Senator Schumer’s proposed Shareholder Bill of Rights would impose one-year terms on public company directors, thereby eliminating staggered boards.
The trend has already been to move away from staggered boards: Shearman & Sterling’s 2008 corporate governance survey showed that only 27 of the 100 largest U.S. public companies had classified boards.
When a company eliminates its staggered board, one consequence is that it reduces the effectiveness of its poison pill. This is because pills give power to the board, but this power only lasts until the board is replaced. At a company with a classified board, replacing the board requires at least two annual meetings – an eternity in M&A land – but at a company without a classified board this can happen at the next annual meeting.
So, if a classified board gives a pill its teeth, a pill without a classified board is defanged.
Not surprisingly, with fewer classified boards, we’re also seeing fewer pills. Shearman & Sterling’s survey found that the trend away from poison pills is even more pronounced than the trend away from classified boards, with only 12 of the 100 largest public companies having pills in 2008.
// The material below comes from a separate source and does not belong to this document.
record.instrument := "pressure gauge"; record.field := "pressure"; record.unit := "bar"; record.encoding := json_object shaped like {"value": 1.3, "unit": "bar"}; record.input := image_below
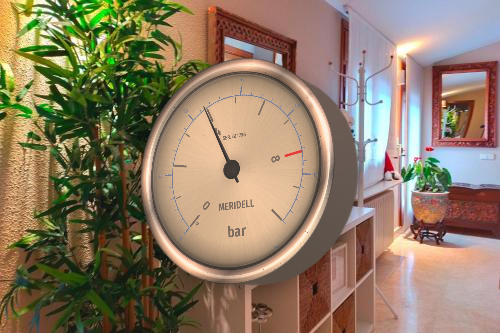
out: {"value": 4, "unit": "bar"}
Some of these companies may have pulled their pills thinking that if they ever got put in play, they could always adopt a new pill. But if that company also declassified its board, its “morning after pill” would be of limited use. The company would have to reclassify its board in order to give its pill teeth, something that would require shareholder approval or, if Schumer’s bill passes, be illegal.
Some have detected a recent resurgence in the popularity of poison pills, but this trend would presumably be squashed by a ban on classified boards.
So when thinking through the classified board ban, we also need to consider that it’s an antidote to poison pills. To some this is a feature, to others a bug.